Рядом со мной стоял Асмодей, одетый так, словно это не он две ночи назад присутствовал на званом обеде: белая блуза распахнута на груди, испачканные на манжетах длинные рукава свисают незастегнутыми, штанины черных панталон обрезаны у колен, сабо потемнели от грязи. Он стоял в ногах дивана, на котором мы лежали; Ромео, правда, все еще спал, растянувшись рядом на ковре.
– Мальчик! – произнес Асмодей, возвышаясь над диваном. Ранний свет, проникавший в мастерскую через высокие окна позади него, придавал его светлой гриве золотистый оттенок, такой яркий, что мне пришлось отвернуться. Вновь повернулась к нему лицом я только тогда, когда он повторил: – Мальчик! Проснись! – и с облегчением поняла, что он обращается к Ромео, слегка толкая его ногой. – Ночь напролет проворковали, верно, голубки? – Теперь Асмо разглядывал меня, столь великолепно, но неприлично одетую в красную шелковую пижаму, облегавшую каждый изгиб моего тела. Всю ночь я обливалась потом: желтый шелк дивана был влажен. Я потянулась, а потом сжалась от страха на диване, стараясь держаться подальше от Асмодея, – «съежилась» – это слово было бы здесь уместно, если бы я не старалась изо всех сил сидеть прямо, не сгибая спину, и, главное, выдержать, любой ценой выдержать оценивающий взгляд этого человека. Он стоял, держа руки за спиной, раскачиваясь взад-вперед, с пятки на носок, в позе, выражающей задумчивость, но я-то знала, что созерцательность Асмодею вовсе не свойственна.

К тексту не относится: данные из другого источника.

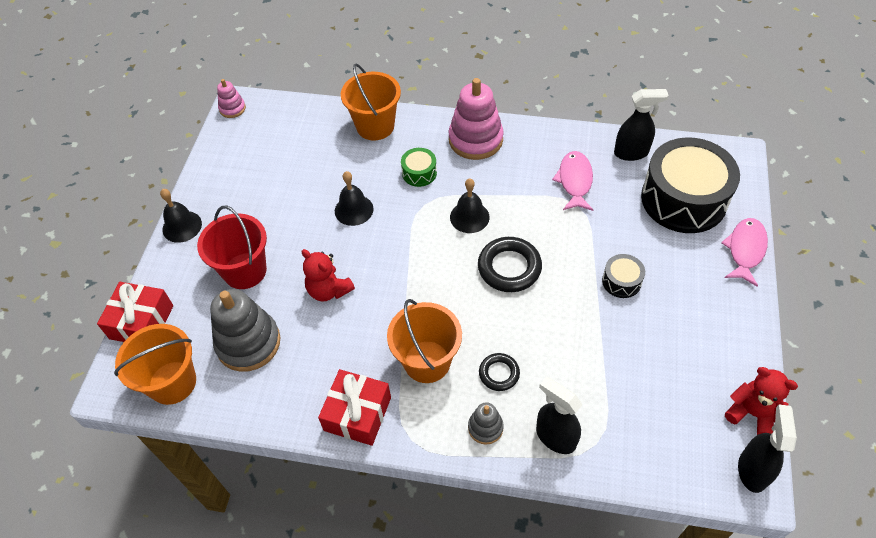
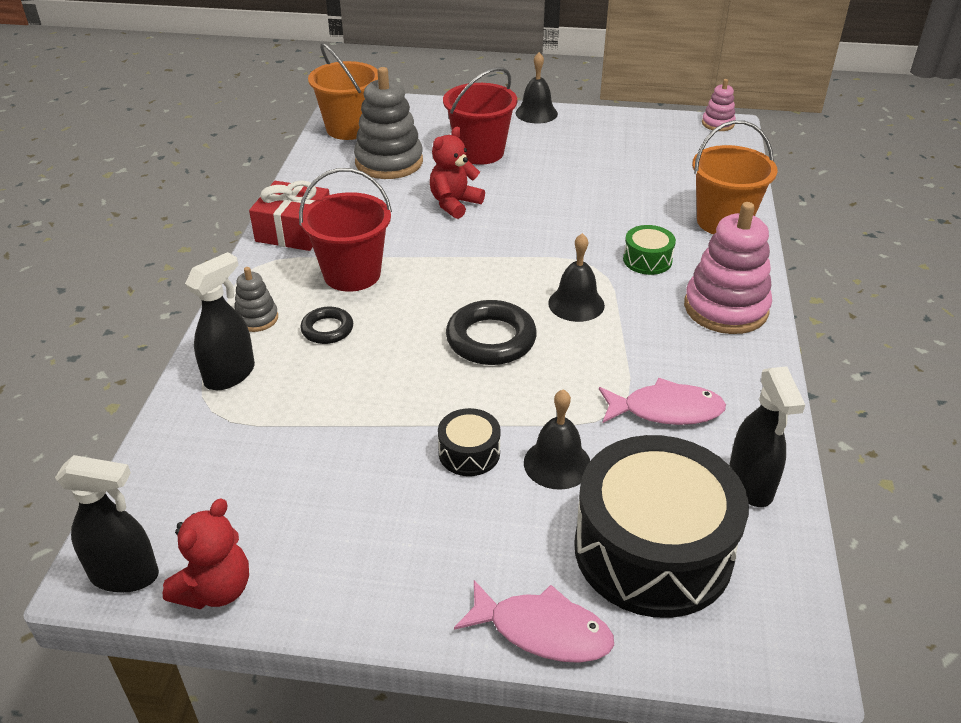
camera: 85 degrees right, 15 degrees down
(141, 322) = (418, 107): red gift -> none
(354, 210) = (575, 213): black bell -> black bell (557, 463)
(427, 361) = (352, 274): orange bucket -> red bucket

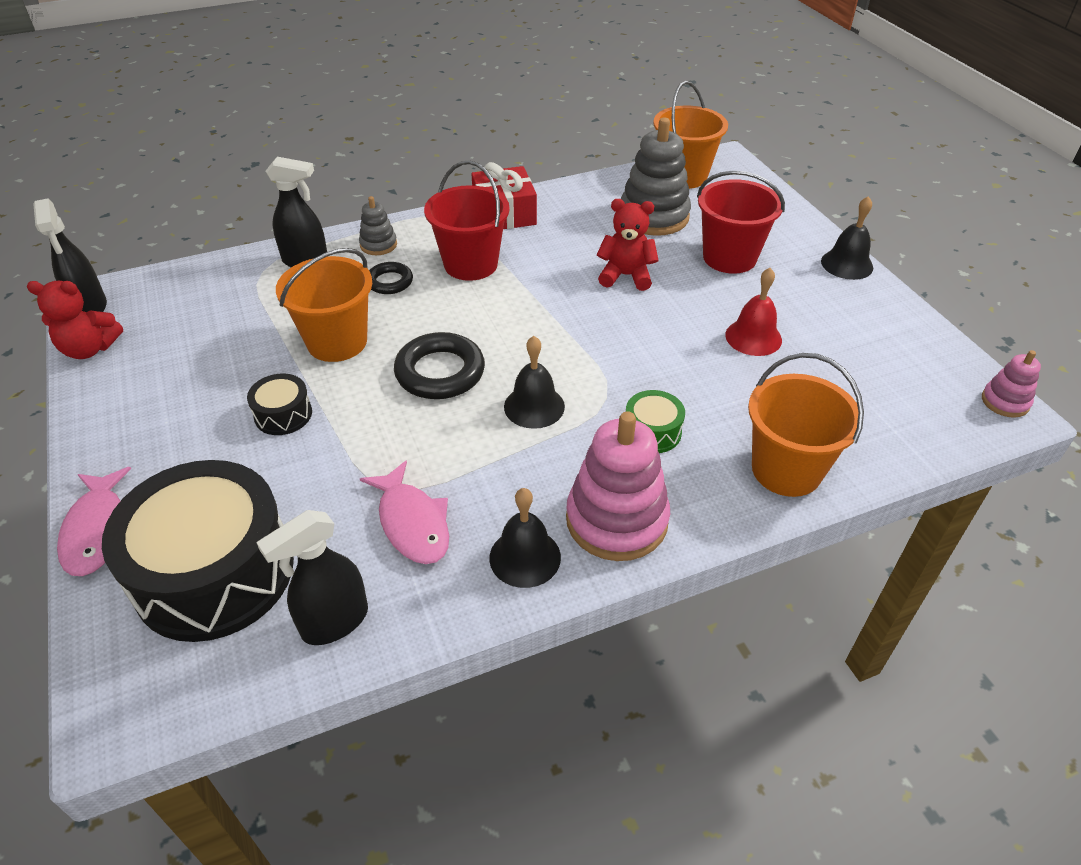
camera: 60 degrees right, 5 degrees up
(390, 389) = (337, 342): none -> orange bucket
(557, 463) = (297, 472): black bell -> black bell (525, 557)
(581, 180) = (753, 337): none -> red bell

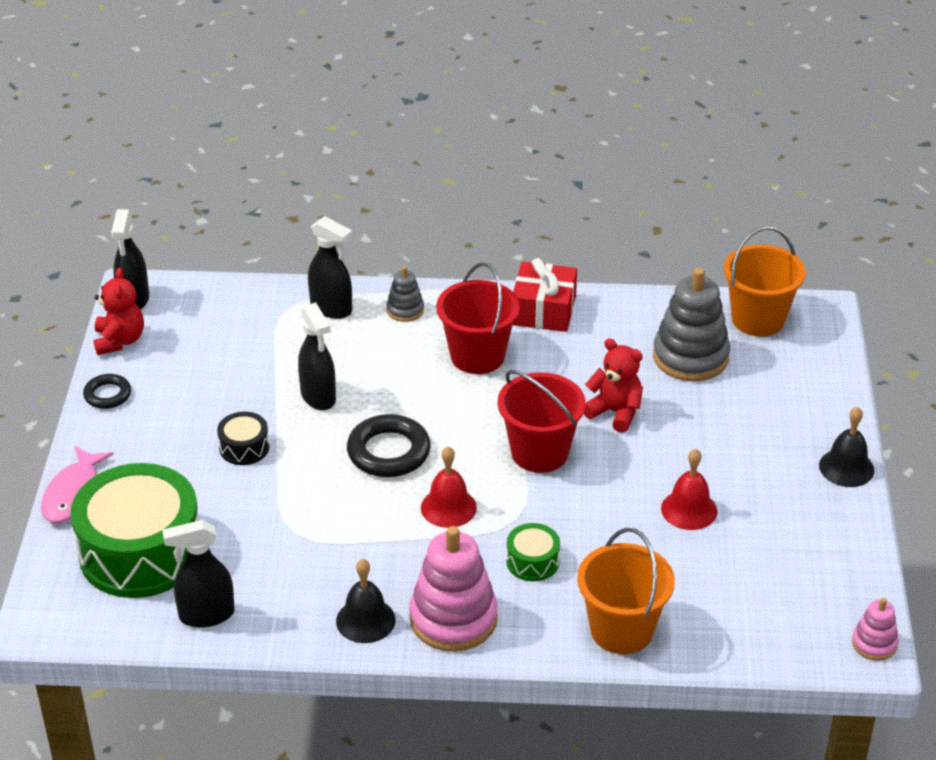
camera: 25 degrees right, 5 degrees down
(89, 349) = (119, 340): red teddy bear -> red teddy bear turned 120 degrees counterclockwise
(214, 572) = (141, 552): black drum -> green drum
(337, 342) = (318, 397): orange bucket -> black spray bottle
(389, 282) = (394, 352): black ring -> black ring (107, 395)
(412, 522) = (297, 566): pink fish -> none
(534, 406) = (448, 507): black bell -> red bell
(729, 258) = (732, 424): red bucket -> red bucket (539, 452)

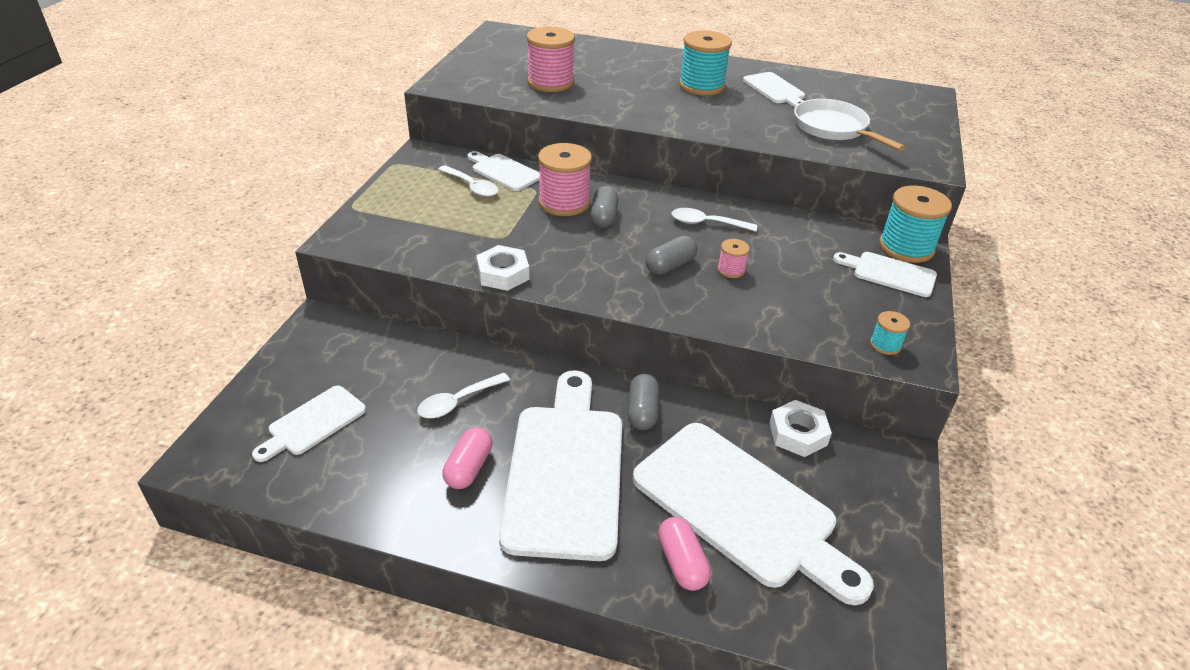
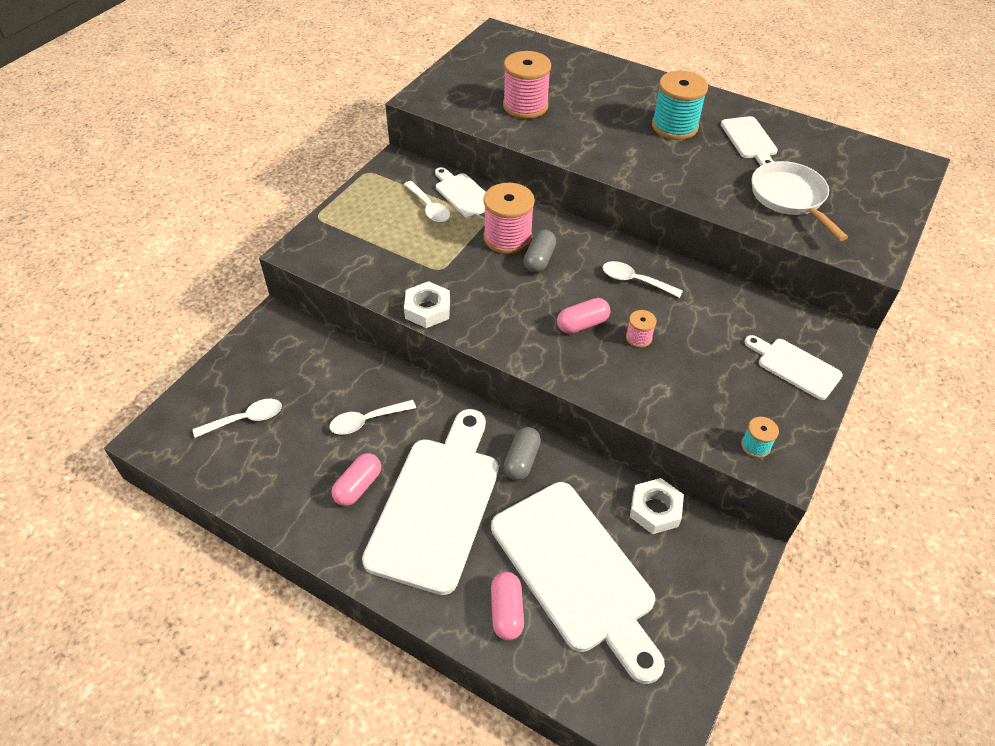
camera: 15 degrees right, 10 degrees up
(313, 423) = (246, 419): white cutting board -> white spoon
(670, 266) = (582, 324): grey capsule -> pink capsule
(906, 247) = (825, 339): turquoise spool -> none

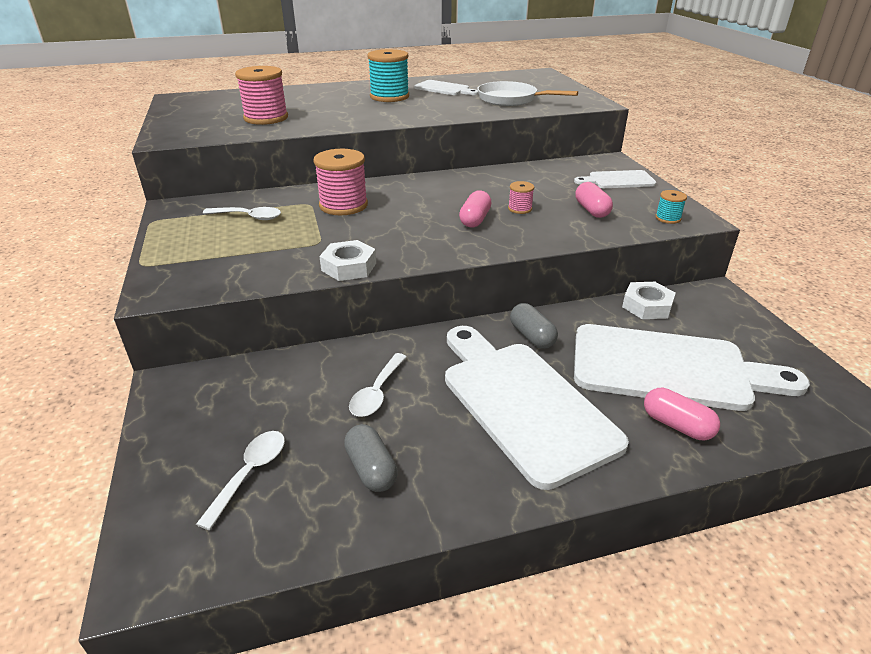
camera: 45 degrees left, 15 degrees down
(358, 486) = (442, 439): pink capsule -> pink capsule (591, 210)
(463, 194) = (266, 199): white cutting board -> none
(539, 260) = (387, 205): grey capsule -> grey capsule (371, 469)
(635, 281) = (468, 187): white spoon -> none

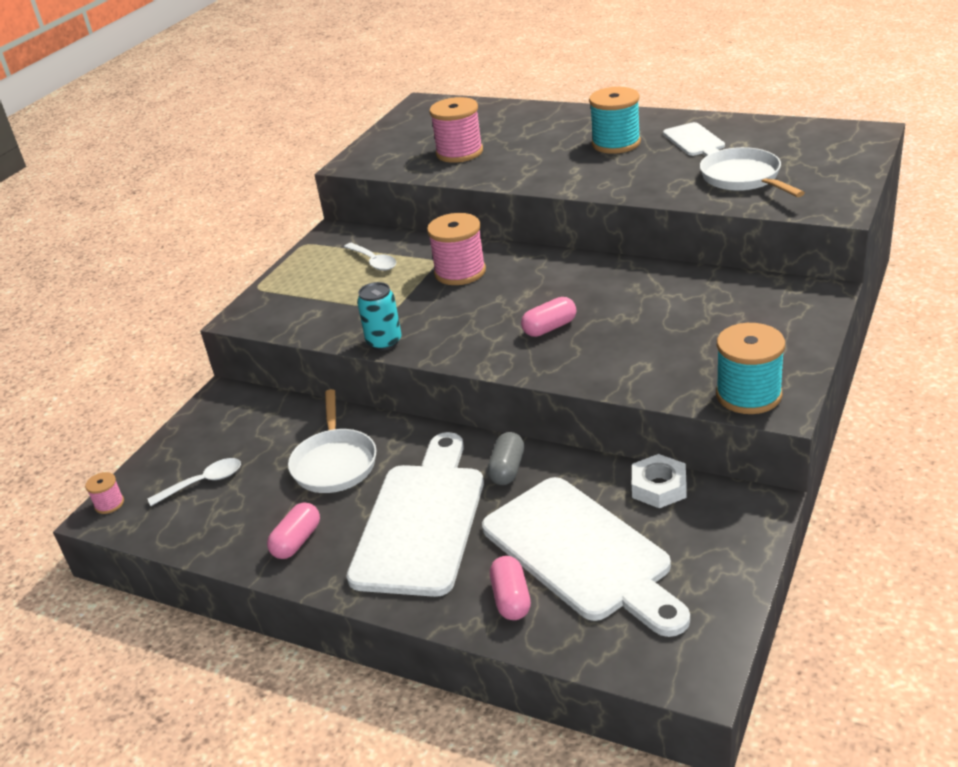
camera: 45 degrees right, 0 degrees up
(349, 267) = (384, 342): white nut -> turquoise can
(371, 469) = (268, 516): grey capsule -> none
(377, 393) = (334, 463): white spoon -> white pan
(520, 209) = (611, 329): pink spool -> pink spool (109, 504)
(591, 210) = (681, 356): pink capsule -> pink capsule (297, 541)
(618, 180) = (780, 325): white cutting board -> none
(668, 218) = (748, 395): turquoise spool -> turquoise spool, size x2.04

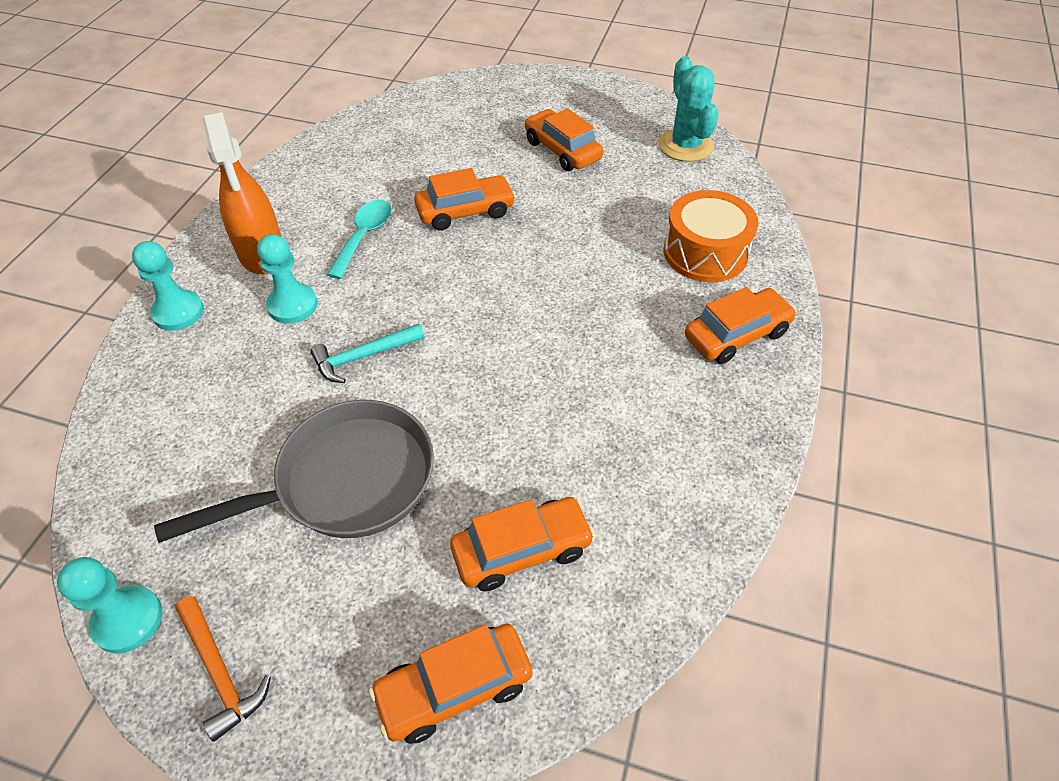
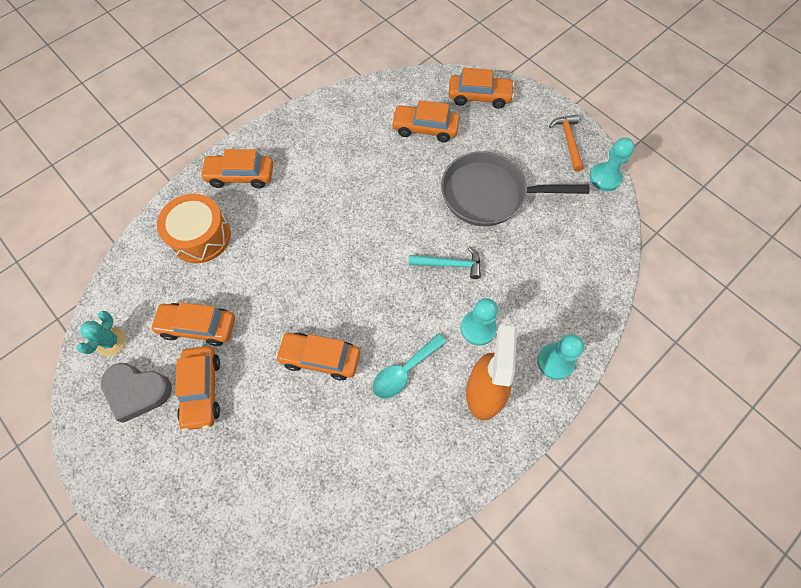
camera: 150 degrees left, 15 degrees up
(616, 185) = (198, 327): none -> orange car
(619, 129) = (137, 391): none -> grey heart
(685, 146) = (111, 341): turquoise cactus -> turquoise cactus, size x0.62

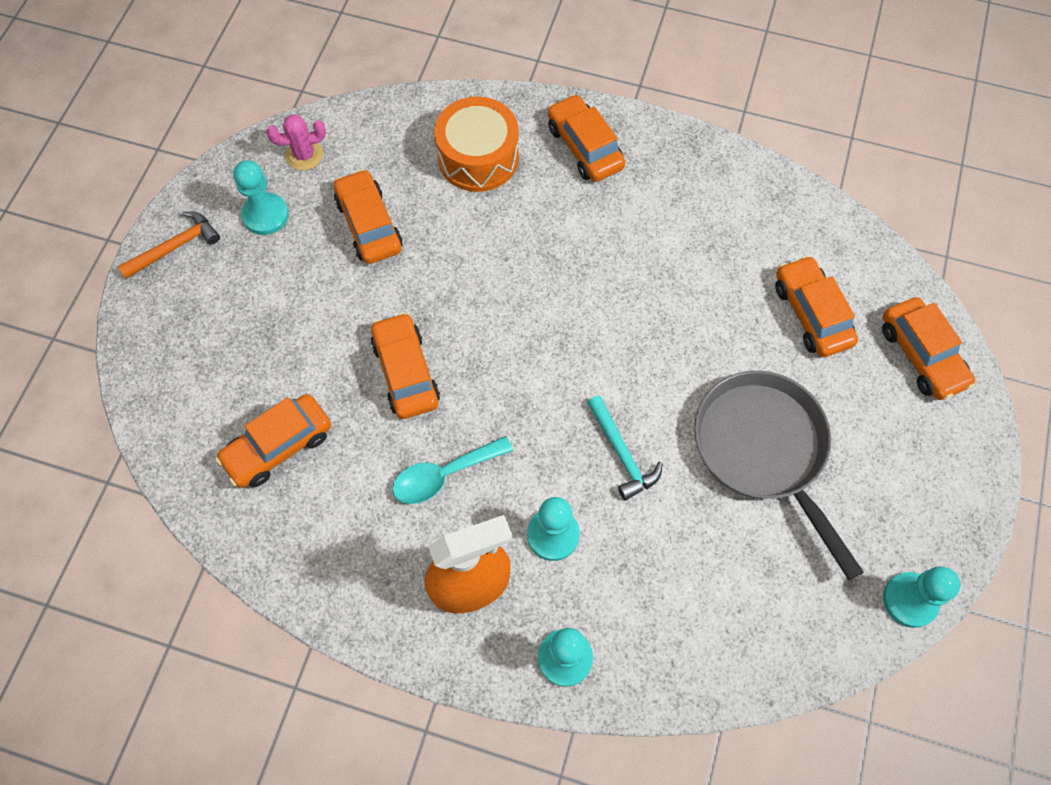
camera: 60 degrees right, 0 degrees up
(111, 341) = (304, 155): turquoise cactus -> pink cactus
(137, 391) = (266, 215): grey heart -> turquoise pawn
(202, 390) = (301, 274): orange car -> orange car (278, 446)
(404, 371) = (443, 475): turquoise spoon -> turquoise spoon turned 45 degrees counterclockwise
(568, 141) = (938, 517): orange hammer -> orange hammer (175, 247)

Проснувшись, Ромео тут же справился о моем самочувствии.
– Спасибо, все прошло, – ответила я.
Потом он повернулся к Асмодею и сказал, глядя на него снизу вверх и улыбаясь:
– Я тебя видел во сне. Это меня поразило.
– Приятная ночная работа, я полагаю? Тебе еще предстоит хорошо потрудиться. Петухи поют уже больше часа, так что, петушок, оставь ее и иди позаботься о них.
– Тебе что-нибудь нужно? – спросил у меня еще сонный Ромео. – Может, мне…
– Убирайся отсюда, мальчик! – Асмо пнул голую ногу Ромео. – Нас с ведьмой ждет своя работа.
Поднимаясь с пола, Ромео, несомненно, увидел на моем лице выражение панического страха, прочитал в моих глазах немую мольбу не уходить , но у него не было выбора: в отсутствие Себастьяны он исполнял приказания Асмодея.
– Прежде всего разожги огонь, – велел Асмо, – чтобы прогнать этот холод. Да и воняет здесь изрядно. А это забери с собой! – Асмо кивнул в сторону тазов с моей ночной рвотой.
Когда Ромео проходил мимо него, Асмодей внезапно выставил локоть, попав юноше в грудь, так что у него сбилось дыхание. Мальчик выругался, Асмо ухмыльнулся – больше ничего не было сказано. Только когда Ромео, разворошив тлеющие угли в камине, подошел к двери, Асмо, не спускавший с него глаз, сделал еще один, теперь уже ложный, выпад. Как ни странно, на этот раз опасения Ромео (а они у него были) исчезли: он просто улыбнулся и покинул нас.
В ходе этой мальчишеской игры, когда Асмодей повернулся и сделал два быстрых шага в сторону Ромео, я увидела, что он прячет за спиной квадратную коробочку, завернутую в гладкую золотистую бумагу и украшенную зеленой лентой.